The object detector described below has been initially proposed by P.F. Felzenszwalb in [1]. It is based on a Dalal-Triggs detector that uses a single filter on histogram of oriented gradients (HOG) features to represent an object category. This detector uses a sliding window approach, where a filter is applied at all positions and scales of an image. The first innovation is enriching the Dalal-Triggs model using a star-structured part-based model defined by a "root" filter (analogous to the Dalal-Triggs filter) plus a set of parts filters and associated deformation models. The score of one of star models at a particular position and scale within an image is the score of the root filter at the given location plus the sum over parts of the maximum, over placements of that part, of the part filter score on its location minus a deformation cost easuring the deviation of the part from its ideal location relative to the root. Both root and part filter scores are defined by the dot product between a filter (a set of weights) and a subwindow of a feature pyramid computed from the input image. Another improvement is a representation of the class of models by a mixture of star models. The score of a mixture model at a particular position and scale is the maximum over components, of the score of that component model at the given location.

The detector was dramatically speeded-up with cascade algorithm proposed by P.F. Felzenszwalb in [2]. The algorithm prunes partial hypotheses using thresholds on their scores. The basic idea of the algorithm is to use a hierarchy of models defined by an ordering of the original model's parts. For a model with (n+1) parts, including the root, a sequence of (n+1) models is obtained. The i-th model in this sequence is defined by the first i parts from the original model. Using this hierarchy, low scoring hypotheses can be pruned after looking at the best configuration of a subset of the parts.
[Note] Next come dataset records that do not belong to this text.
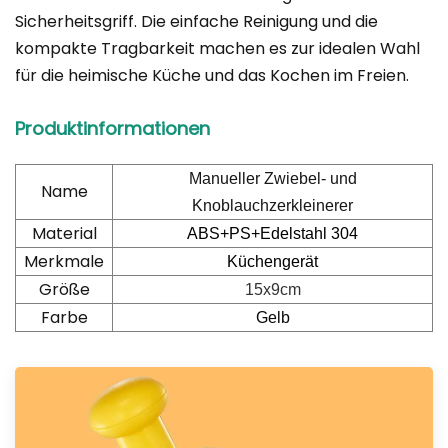
Sicherheitsgriff. Die einfache Reinigung und die
kompakte Tragbarkeit machen es zur idealen Wahl
für die heimische Küche und das Kochen im Freien.
Produktinformationen
Manueller Zwiebel- und
Name
Knoblauchzerkleinerer
Material
ABS+PS+Edelstahl 304
Merkmale
Küchengerät
Größe
15x9cm
Farbe
Gelb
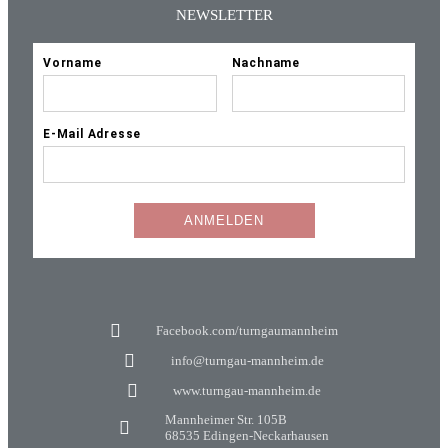
NEWSLETTER
Facebook.com/turngaumannheim
info@turngau-mannheim.de
www.turngau-mannheim.de
Mannheimer Str. 105B
68535 Edingen-Neckarhausen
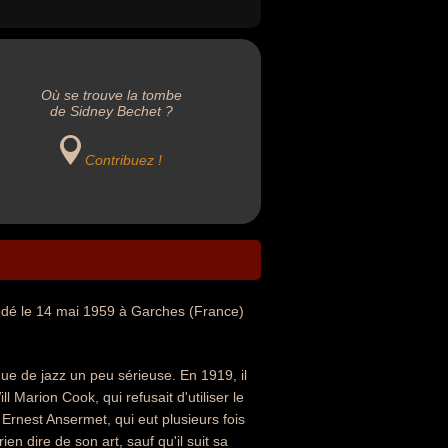
Où se trouve la tombe
de Sidney Bechet ?
Contribuez !
édé le 14 mai 1959 à Garches (France)
que de jazz un peu sérieuse. En 1919, il
l Marion Cook, qui refusait d'utiliser le
Ernest Ansermet, qui eut plusieurs fois
en dire de son art, sauf qu'il suit sa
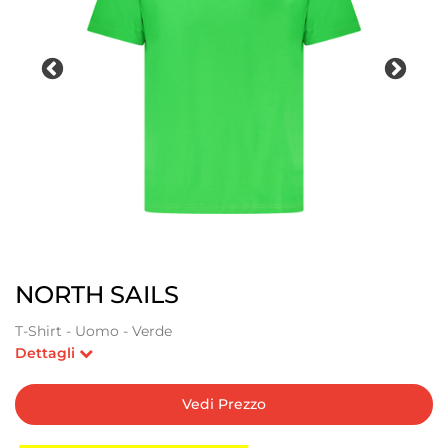
NORTH SAILS
T-Shirt - Uomo - Verde
Dettagli
Vedi Prezzo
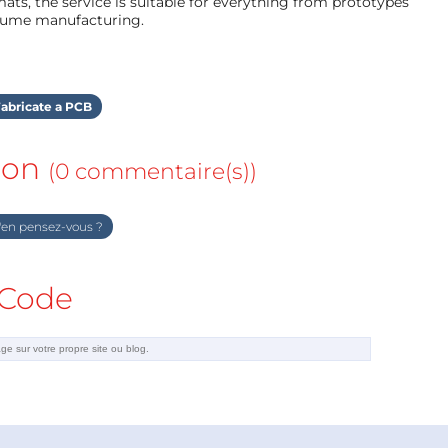
ts, the service is suitable for everything from prototypes
olume manufacturing.
abricate a PCB
ion
(0 commentaire(s))
en pensez-vous ?
Code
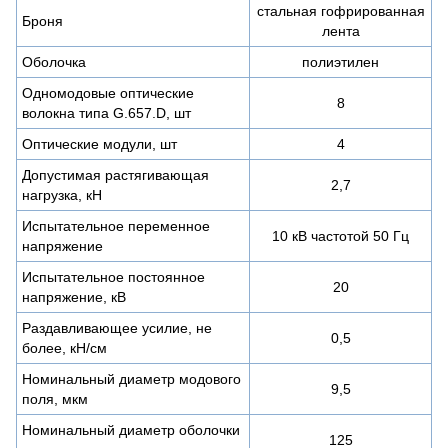
стальная гофрированная
Броня
лента
Оболочка
полиэтилен
Одномодовые оптические
8
волокна типа G.657.D, шт
Оптические модули, шт
4
Допустимая растягивающая
2,7
нагрузка, кН
Испытательное переменное
10 кВ частотой 50 Гц
напряжение
Испытательное постоянное
20
напряжение, кВ
Раздавливающее усилие, не
0,5
более, кН/см
Номинальный диаметр модового
9,5
поля, мкм
Номинальный диаметр оболочки
125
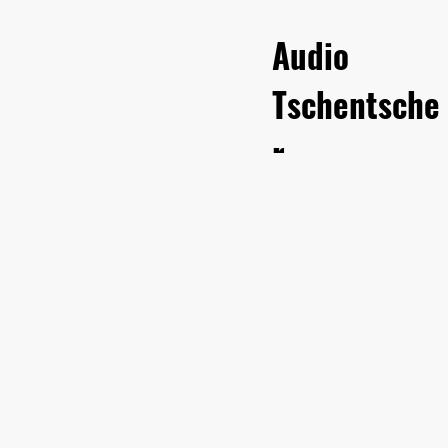
Audio
Tschentsche
r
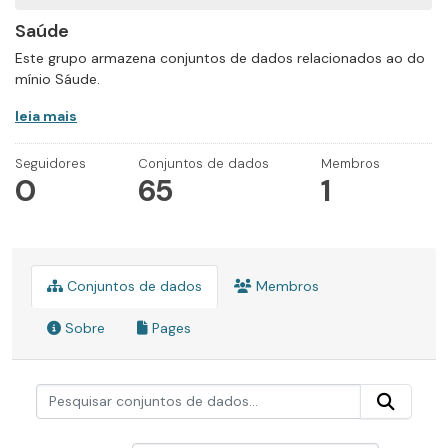
Saúde
Este grupo armazena conjuntos de dados relacionados ao do
mínio Sáude.
leia mais
Seguidores
Conjuntos de dados
Membros
0
65
1
Conjuntos de dados
Membros
Sobre
Pages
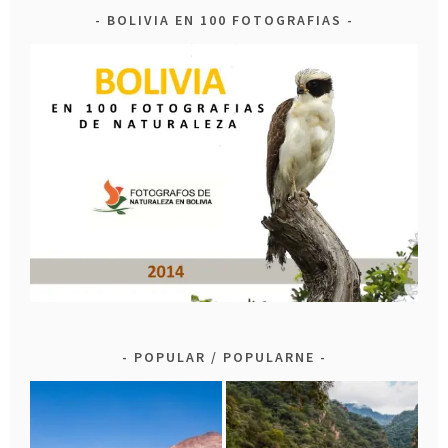
BOLIVIA EN 100 FOTOGRAFIAS
POPULAR / POPULARNE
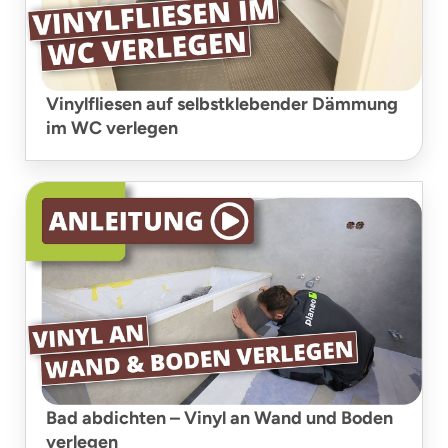
Vinylfliesen auf selbstklebender Dämmung
im WC verlegen
Bad abdichten – Vinyl an Wand und Boden
verlegen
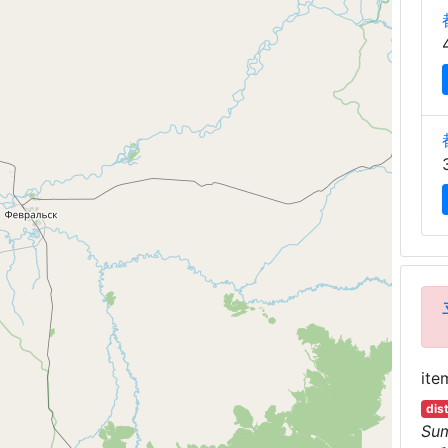
ite
dis
Su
Hypotheses that score high under a weak model are evaluated further using a richer model.

In OpenCV there is an C++ implementation of DPM cascade detector.


// load model from model_path
cv::Ptr<DPMDetector> detector = DPMDetector::create(vector<string>(1, model_path));
// read image from image_path
Mat image = imread(image_path);

// detection
vector<DPMDetector::ObjectDetection> ds;
detector->detect(image, ds);


// detect using web camera
./example_dpm_cascade_detect_camera <model_path>

// detect for an image sequence
./example_dpm_cascade_detect_sequence <model_path> <image_dir>


[1]: P. Felzenszwalb, R. Girshick, D. McAllester, D. Ramanan Object Detection with Discriminatively Trained Part Based Models IEEE Transactions on Pattern Analysis and Machine Intelligence, Vol. 32, No. 9, Sep. 2010.

[2]: P. Felzenszwalb, R. Girshick, D. McAllester Cascade Object Detection with Deformable Part Models IEEE Conference on Computer Vision and Pattern Recognition (CVPR), 2010.